/---

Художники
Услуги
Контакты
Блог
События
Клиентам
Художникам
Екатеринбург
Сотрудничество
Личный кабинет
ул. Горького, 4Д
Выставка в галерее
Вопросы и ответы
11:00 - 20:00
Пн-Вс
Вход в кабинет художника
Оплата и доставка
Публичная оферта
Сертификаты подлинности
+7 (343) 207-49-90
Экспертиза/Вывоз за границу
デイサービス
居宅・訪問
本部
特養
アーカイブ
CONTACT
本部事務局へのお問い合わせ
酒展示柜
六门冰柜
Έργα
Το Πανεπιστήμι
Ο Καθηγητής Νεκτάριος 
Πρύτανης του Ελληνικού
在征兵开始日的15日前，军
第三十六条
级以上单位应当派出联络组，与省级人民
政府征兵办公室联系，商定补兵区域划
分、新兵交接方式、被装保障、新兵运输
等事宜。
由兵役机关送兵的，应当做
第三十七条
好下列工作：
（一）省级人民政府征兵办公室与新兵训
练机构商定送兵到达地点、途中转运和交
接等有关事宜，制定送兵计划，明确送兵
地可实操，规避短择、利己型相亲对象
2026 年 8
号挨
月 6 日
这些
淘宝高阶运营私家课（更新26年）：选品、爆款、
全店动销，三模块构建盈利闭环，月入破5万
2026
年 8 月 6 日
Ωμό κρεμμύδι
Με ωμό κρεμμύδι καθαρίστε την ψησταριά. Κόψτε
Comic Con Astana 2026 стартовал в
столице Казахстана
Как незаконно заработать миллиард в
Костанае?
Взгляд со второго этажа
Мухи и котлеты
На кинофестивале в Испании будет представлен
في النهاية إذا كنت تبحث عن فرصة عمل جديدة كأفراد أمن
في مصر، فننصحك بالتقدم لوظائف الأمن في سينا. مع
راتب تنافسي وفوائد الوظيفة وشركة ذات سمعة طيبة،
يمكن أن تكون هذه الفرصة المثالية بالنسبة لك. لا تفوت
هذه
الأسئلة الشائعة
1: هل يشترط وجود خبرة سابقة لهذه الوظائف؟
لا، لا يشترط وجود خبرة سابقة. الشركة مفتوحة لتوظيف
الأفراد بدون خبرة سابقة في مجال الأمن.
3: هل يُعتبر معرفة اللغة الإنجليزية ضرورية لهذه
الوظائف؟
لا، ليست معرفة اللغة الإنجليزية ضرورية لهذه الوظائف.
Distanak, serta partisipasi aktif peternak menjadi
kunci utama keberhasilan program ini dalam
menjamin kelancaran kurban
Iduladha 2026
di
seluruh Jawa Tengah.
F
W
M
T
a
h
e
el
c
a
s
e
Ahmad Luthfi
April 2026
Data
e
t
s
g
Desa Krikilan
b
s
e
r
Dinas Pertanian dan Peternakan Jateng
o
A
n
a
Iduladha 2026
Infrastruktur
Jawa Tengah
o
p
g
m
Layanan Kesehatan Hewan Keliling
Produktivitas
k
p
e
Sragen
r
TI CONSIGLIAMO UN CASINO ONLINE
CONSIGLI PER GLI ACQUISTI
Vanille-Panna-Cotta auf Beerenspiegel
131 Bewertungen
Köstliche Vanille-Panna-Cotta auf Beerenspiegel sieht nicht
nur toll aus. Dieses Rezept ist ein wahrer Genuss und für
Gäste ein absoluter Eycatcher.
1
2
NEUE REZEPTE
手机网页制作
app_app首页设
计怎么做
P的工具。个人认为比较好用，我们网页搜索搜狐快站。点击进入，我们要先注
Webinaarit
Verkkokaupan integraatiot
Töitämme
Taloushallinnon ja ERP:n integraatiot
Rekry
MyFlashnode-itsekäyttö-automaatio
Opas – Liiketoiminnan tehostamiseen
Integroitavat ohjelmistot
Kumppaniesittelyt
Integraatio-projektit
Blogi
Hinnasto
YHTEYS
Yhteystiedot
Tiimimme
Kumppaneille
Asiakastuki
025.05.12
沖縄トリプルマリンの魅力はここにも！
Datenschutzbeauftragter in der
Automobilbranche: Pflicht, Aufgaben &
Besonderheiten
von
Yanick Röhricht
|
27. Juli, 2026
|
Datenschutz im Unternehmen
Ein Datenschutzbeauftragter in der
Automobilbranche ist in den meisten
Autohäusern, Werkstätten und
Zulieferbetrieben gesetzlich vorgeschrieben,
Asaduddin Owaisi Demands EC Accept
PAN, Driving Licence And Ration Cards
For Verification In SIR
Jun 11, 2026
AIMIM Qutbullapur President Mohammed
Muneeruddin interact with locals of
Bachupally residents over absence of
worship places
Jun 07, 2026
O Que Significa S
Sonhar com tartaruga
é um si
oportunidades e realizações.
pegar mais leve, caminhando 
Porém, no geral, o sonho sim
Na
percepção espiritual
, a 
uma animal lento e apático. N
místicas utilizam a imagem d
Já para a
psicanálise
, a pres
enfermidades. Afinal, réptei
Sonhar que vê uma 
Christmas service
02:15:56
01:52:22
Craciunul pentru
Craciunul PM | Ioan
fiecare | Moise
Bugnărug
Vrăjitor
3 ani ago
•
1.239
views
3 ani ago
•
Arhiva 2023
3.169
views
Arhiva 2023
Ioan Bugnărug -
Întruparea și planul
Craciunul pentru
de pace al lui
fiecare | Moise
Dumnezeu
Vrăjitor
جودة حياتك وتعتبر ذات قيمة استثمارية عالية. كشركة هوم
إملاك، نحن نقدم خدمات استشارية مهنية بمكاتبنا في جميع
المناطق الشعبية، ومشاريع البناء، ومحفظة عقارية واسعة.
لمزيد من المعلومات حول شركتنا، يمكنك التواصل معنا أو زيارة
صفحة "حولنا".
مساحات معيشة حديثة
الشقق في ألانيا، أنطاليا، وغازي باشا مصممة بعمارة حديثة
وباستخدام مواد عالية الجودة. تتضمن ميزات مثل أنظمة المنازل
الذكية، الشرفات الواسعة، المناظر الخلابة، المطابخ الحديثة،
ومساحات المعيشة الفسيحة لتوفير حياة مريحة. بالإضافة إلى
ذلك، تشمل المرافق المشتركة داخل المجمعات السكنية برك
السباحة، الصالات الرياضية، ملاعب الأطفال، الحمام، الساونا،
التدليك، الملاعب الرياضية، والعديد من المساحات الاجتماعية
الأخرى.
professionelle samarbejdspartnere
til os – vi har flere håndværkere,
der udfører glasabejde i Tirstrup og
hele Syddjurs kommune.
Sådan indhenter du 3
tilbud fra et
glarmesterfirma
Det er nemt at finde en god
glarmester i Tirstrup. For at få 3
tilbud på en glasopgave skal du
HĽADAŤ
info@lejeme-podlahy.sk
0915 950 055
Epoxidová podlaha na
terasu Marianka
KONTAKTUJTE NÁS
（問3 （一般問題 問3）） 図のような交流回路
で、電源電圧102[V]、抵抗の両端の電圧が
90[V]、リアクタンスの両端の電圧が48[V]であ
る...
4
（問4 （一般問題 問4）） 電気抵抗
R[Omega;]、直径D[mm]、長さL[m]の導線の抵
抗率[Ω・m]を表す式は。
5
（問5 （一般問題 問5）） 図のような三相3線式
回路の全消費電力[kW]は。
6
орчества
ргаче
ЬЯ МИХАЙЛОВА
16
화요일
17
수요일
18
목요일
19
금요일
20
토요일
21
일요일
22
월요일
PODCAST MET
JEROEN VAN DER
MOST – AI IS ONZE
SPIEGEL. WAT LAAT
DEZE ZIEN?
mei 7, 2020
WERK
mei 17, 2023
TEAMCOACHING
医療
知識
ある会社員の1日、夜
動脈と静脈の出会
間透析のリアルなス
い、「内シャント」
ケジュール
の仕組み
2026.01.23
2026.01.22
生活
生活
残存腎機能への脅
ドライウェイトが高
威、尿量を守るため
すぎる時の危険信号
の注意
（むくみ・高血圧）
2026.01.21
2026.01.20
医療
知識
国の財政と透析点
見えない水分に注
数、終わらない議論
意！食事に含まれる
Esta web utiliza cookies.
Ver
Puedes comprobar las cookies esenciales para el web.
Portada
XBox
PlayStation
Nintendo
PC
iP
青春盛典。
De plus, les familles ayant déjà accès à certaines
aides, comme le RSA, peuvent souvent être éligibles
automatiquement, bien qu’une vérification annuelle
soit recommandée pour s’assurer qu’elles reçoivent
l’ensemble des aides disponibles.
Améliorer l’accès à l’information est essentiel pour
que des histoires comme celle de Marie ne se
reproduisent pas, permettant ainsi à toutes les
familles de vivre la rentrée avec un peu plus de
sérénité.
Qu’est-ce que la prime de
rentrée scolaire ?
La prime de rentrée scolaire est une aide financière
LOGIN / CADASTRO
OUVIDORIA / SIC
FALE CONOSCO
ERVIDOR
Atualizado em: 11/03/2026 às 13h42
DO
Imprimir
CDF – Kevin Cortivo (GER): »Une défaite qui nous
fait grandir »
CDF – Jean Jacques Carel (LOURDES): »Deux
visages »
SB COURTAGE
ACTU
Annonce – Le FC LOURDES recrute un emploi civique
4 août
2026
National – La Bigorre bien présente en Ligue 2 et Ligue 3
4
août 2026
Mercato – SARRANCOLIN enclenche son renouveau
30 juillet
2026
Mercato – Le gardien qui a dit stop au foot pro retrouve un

\---

**TASK TO COMPLETE**
List every line in the items above that contains the string "Beerenspiegel", copying each such line in full.

**ANSWER FOR THE TASK**
Vanille-Panna-Cotta auf Beerenspiegel
Köstliche Vanille-Panna-Cotta auf Beerenspiegel sieht nicht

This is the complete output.